Amazon May Get Its First Labor Union in the U.S.

Technicians in Delaware will vote on whether to organize
Employees work on the inbound line at the Amazon fulfillment center in Phoenix on Dec. 2 Photograph by David Paul Morris/Bloomberg’s labor problems have mostly been confined to the online retailer’s warehouses in countries such as Germany—until now. For the first time, employees in a U.S. Amazon facility have successfully petitioned the National Labor Relations Board to hold union elections.

On Dec. 6, the International Association of Machinists and Aerospace Workers (IAMAW), a trade union of the AFL-CIO, filed a union election petition with the National Labor Relations Board on behalf of 30 equipment maintenance and repair technicians working at the year-old Amazon fulfillment center in Middletown, Del. The fact that the petition was filed suggests, according to the union, that it has interest from at least a majority of those 30 workers, who are seeking to vote on whether to hold elections to establish a union.

According to John Carr, a spokesman for the IAMAW, Amazon and the union have now reached an agreement to go forward with this election. It will be held on Jan. 15 in a conference room at the Delaware facility; only members of the group of 30 technicians will be allowed to vote. The vast majority of workers at the year-old facility—more than 1,500 pickers and packers who move products from shelves into boxes and trucks—will not vote, nor will they be covered by the union if the technicians vote to form a collective bargaining group.

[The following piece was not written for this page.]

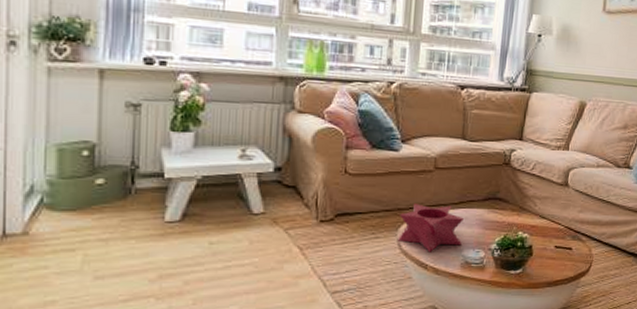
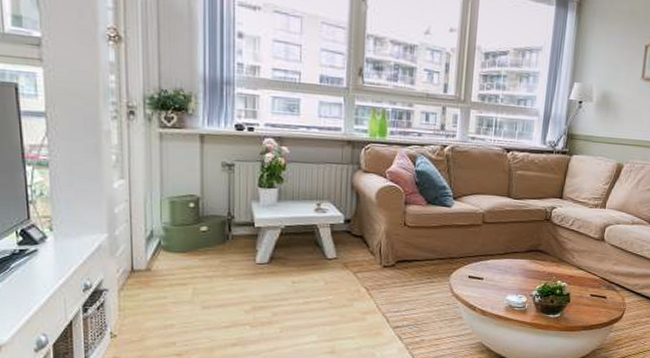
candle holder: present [398,203,465,252] -> none [450,253,509,296]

Amazon has successfully fought such efforts in the U.S. for years. In 2000, workers at a customer service call center in Seattle lobbied to form a union and met with stiff resistance from the company. Amazon ultimately closed the facility during a broader retrenchment during the dot-com bust. In cases over the years where labor organizers passed out union literature outside Amazon facilities and tried to foment union activity, Amazon managers have reacted swiftly, meeting with workers and explaining the company’s strong opposition to organized labor.

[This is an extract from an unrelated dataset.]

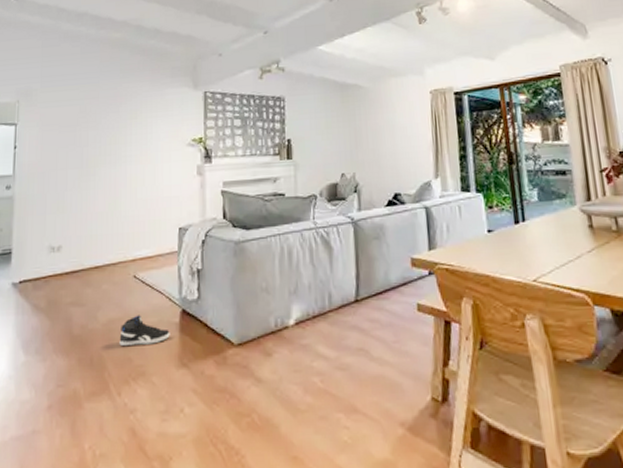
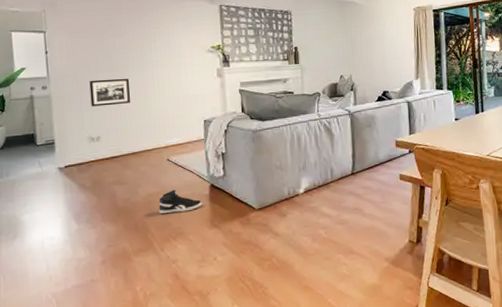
picture frame: none [55,177,100,210] -> present [89,78,131,107]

“We respect the individual rights of our associates and have an open-door policy that allows and encourages associates to bring their comments, questions, and concerns directly to their management teams,” said Mary Osako, an Amazon spokesperson. “We firmly believe this direct connection is the most effective way to understand and respond to the needs of our workforce and do not believe there is a need for third-party representation. Amazon’s culture and business model are based on rapid innovation, flexibility, and open lines of direct communication between managers and associates.”

Amazon is facing a small but growing drumbeat of dissatisfaction in its sprawling network of 96 centers around the world. Workers in Germany have gone on strike several times this year, and this week organized demonstrations outside Amazon’s Seattle headquarters, though they have had more success garnering headlines than slowing down Amazon’s operations during the holiday season. Critical articles about the pace, pay, and quality of work in Amazon’s fulfillment centers have also appeared in outlets such as Mother Jones, the Guardian, and the BBC.

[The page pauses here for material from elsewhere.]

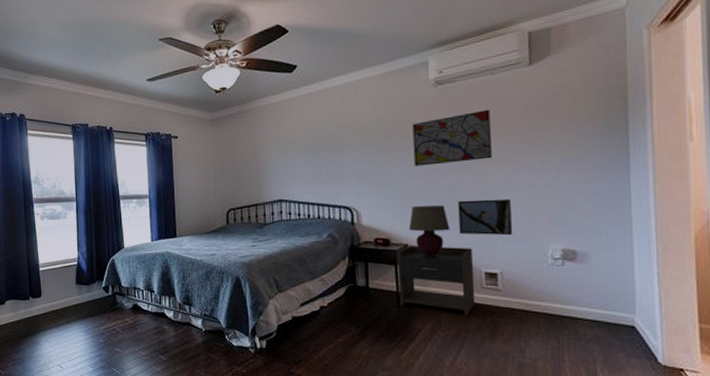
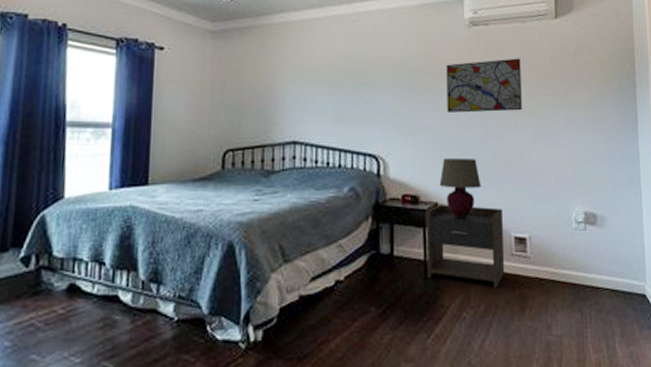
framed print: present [458,198,513,236] -> none [489,154,541,196]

Over the next month, the battle in Middletown is likely to be hard-fought. Amazon has hired the services of law firm Morgan, Lewis & Bockius to aid it in the matter. Outside law firms typically help companies wage their election campaigns and make the case to employees why they are better off without union representation.

While the stakes appear small, the union says it’s a foot in the door at Amazon. “Can this turn into other locations, or more people in that location? That is certainly the interest for any labor organization,” Carr says. “I certainly imagine there’s an interest somewhere else in that particular facility, and if not, we hope to stimulate some.”


    The bottom line: In a first, Amazon workers have successfully petitioned the National Labor Relations Board to hold a union election.